Case Presentation: A 72-year-old male with hypertension, chronic kidney disease, and nephrolithiasis presented with six months of progressive weakness, unintentional weight loss, and fatigue. He had recurrent hypercalcemia, pancytopenia and recently diagnosed cirrhosis of undetermined etiology. The patient had three hospitalizations in the preceding six months for failure to thrive and hypercalcemia responsive to intravenous hydration. A prior bone marrow biopsy (BMB) revealed hypercellular marrow without evidence of dyspoiesis and showed a single focal poorly-formed granuloma. Prior chest radiographs had not shown evidence of hilar lymphadenopathy. At the time of admission, the patient described acute worsening of his generalized weakness, new confusion, additional weight loss, and one week of fevers. Lab work showed an elevated ionized calcium (6.61 mg/dL [4.6-5.3]), low parathyroid hormone (< 6.3 pg/mL [14-72]), parathyroid hormone-related protein within normal limits (0.9 pmol/L), low 25-hydroxy Vitamin D 10.4 ng/ml [30-100], elevated 1,25-dihydroxy Vitamin D (88 pg/ml [20-79]) and an elevated angiotensin-converting enzyme level (225 U/L [19-123]). Repeat BMB exhibited a nonspecific T-lymphoid infiltrate and hypercellular marrow. A positron emission tomography-computed tomography (PET-CT) revealed hypermetabolic adenopathy of the chest and abdomen as well as hypermetabolic lesions involving the bone, liver and lungs. A subsequent mediastinal lymph node biopsy demonstrated a significant number of noncaseating hyalinized granulomas. Elderly-onset sarcoidosis (EOS) with multiorgan involvement was diagnosed. Initial treatment with high dose prednisone and hydroxychloroquine resulted in improvement of symptoms, calcium level and pancytopenia at one-month follow-up.

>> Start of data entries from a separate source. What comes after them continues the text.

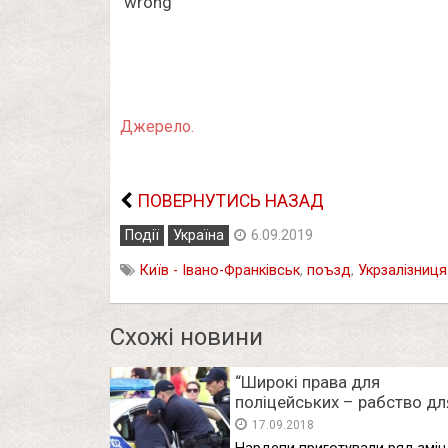
Джерело.
ПОВЕРНУТИСЬ НАЗАД
Події
Україна
6.09.2019
Київ - Івано-Франківськ
,
поъзд
,
Укрзалізниця
Схожі новини
“Широкі права для
поліцейських – рабcтво дл
водіїв”: який “сюрприз”
17.09.2018
підготували українцям нар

Discussion: EOS, defined as sarcoidosis occurring after age 65, poses diagnostic challenges due to atypical presentations and its insidious clinical course. EOS is rare and poorly characterized in the literature. Nonspecific constitutional symptoms and extrapulmonary manifestations are more common in EOS compared to young-onset sarcoidosis (YOS). This case highlights the diagnostic complexities of EOS, often requiring stepwise hospital workup to rule out infectious or malignant etiologies, which are often high on the differential due to accumulated risk factors and comorbidities. The patient’s failure to thrive, along with PET-CT findings, raised concern for a widely metastatic malignancy. The mediastinal biopsy was crucial in securing the diagnosis and steering the course to effective treatment. The approach to treating EOS is often similar to YOS. In contrast, however, advanced age and increased prevalence of comorbidities complicate the management of EOS. In particular, there is an increased risk of adverse effects from immunosuppressive therapy.
Conclusions: EOS exhibits distinct clinical features compared to YOS, requiring hospitalists to maintain a high level of clinical suspicion for timely diagnosis. The overlap of EOS features with malignancies or infections underscores the need for thorough diagnostic evaluation, including tissue biopsy.